Firewall rules

CDP requires that you pre-create a set of firewall rules allowing your organization SSH and UI access to CDP and allowing internal communication between CDP components. CDP does not offer an option to create these firewall rules for you.

You have two options:

Option VPC type supported for this option What to do during environment registration
  • You create all required firewall rules at the VPC level.
Per project VPC

Shared VPC

In this case, you do not provide them to CDP during environment registration (That is, during environment registration you select "Do not create firewall rule").
  • You create the intravpc firewall rule at the VPC level.
  • Then, you create firewall rules for SSH and UI access via the security access mechanism in the Google Cloud UI.
  • If you need to create additional firewall rules (for example if you are not planning to use CCM and you need to open ports 9443 and 443 for CDP), you should create these at the VPC level.
Per project VPC In this case, you should select the firewall rules created for SSH and UI access during environment registration

Firewall rule requirements

You can add firewall rules in Google Cloud directly at the VPC level or via the security access control mechanism from VPC network > Firewall > Create firewall rule. For instructions on how to create and manage firewall rules in GCP, refer to Using firewall rules in Google documentation.
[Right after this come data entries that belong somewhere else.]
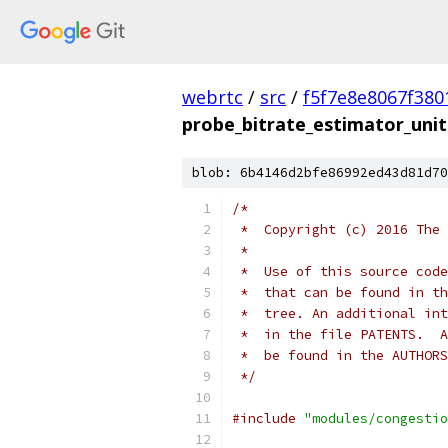
webrtc
/
src
/
f5f7e8e8067f38
probe_bitrate_estimator_unit
blob: 6b4146d2bfe86992ed43d81d70
/*
 *  Copyright (c) 2016 The 
 *
 *  Use of this source code
 *  that can be found in th
 *  tree. An additional int
 *  in the file PATENTS.  A
 *  be found in the AUTHORS
 */
#include
"modules/congestio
The firewall rules that you add should:

  • Allow the instances in the VPC to connect with each other using TCP and UDP protocols on any port. To achieve this, add a TCP/UDP rule that is set to the subnet IP range. This is required for internal communication within the VPC. As an example, see the intravpcconnection firewall rule, which is set to the subnet IP range (10.0.0.0/16) in the following screenshot:
  • Open TCP ports 22 and 443 to allow access from your organization's CIDR.
  • If not using CCM, also open TCP port 9443 to allow access from CDP CIDR.
  • If not using CCM, also open TCP port 443 to allow access from CDP CIDR. This is required for the gateway nodes.
  • Open TCP/UDP ports 0-65535 to your VPC’s CIDR (for example 10.10.0.0/16) and your subnet’s CIDR (for example 10.0.2.0/24).
  • Allow ICMP traffic from your internal VPC CIDR (for example 10.10.0.0/16).